I didn’t see anything in the actual article - just the headline, that said they sold any shares without permission; in fact it says repeatedly users could sell their shares, and they only restricted the ability to buy.
I don’t use robinhood, but I don’t see the problem here.
There were multiple reports yesterday stating that Robinhood was selling their stock at around the $118 mark. Not sure the validity but there were screenshots of the emails from Robinhood.
Google deleted all of the bad reviews
Well in that case let us undelete some
Both have an estimated net worth of about $1 billion, thanks to their stakes in Robinhood, which is valued at $11.7 billion.
Last month, the SEC ruled that Robinhood had misled its customers about how it was paid by Wall Street firms
for passing along customer trades and that the start-up had made money at the expense of its customers.
Robinhood agreed to pay a $65 million fine
to settle the charges, without admitting or denying guilt.
Yup that showed em.
Wait until Amazon buys them and class action them into the dirt.
I had one of my biggest trades of all time ‘broken’ once.
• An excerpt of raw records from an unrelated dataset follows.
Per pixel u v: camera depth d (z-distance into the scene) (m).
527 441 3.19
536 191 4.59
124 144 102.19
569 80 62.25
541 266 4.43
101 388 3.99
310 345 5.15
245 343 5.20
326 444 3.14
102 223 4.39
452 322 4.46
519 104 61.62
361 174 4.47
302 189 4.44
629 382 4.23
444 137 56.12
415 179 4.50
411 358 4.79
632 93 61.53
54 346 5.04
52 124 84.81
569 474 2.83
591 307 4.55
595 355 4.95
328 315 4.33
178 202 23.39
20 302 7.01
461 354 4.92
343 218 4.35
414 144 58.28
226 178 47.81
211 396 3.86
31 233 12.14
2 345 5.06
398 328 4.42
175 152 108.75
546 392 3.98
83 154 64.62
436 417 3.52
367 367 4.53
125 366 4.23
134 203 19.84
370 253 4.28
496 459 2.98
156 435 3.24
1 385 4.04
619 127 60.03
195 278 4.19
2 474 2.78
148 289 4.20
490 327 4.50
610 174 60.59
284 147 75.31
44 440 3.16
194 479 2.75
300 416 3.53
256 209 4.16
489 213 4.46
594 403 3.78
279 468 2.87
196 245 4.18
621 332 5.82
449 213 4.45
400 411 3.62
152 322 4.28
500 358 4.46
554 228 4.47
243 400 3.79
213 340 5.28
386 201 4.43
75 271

I was long a whole bunch of e-mini Russell futures when a fat fingered trade (that’s what they called them) went thru that jumped me up into sky high territory. Then the market shut down and I couldn’t sell them. When the market reopened it was like the trade had never happened....thanks to the SEC who broke all the trades around that time.
IF they bought on margin, I’m sure there is wiggle room in the crappy ‘click through’ agreements for using their app, IF the client didn’t have enough banked on hand to cover any call.
IF, however, the traders had just bought the stock outright, and Robinhood sold it from under them without permission, they are likely in trouble from a legal standpoint, at least in theory. I would assume they (RH) know that the slap on the wrist they are likely to get from the government will be less than whatever compensation they are going to get to cover the shorters. I’m sure it’s simply a risk-reward calculation on their part.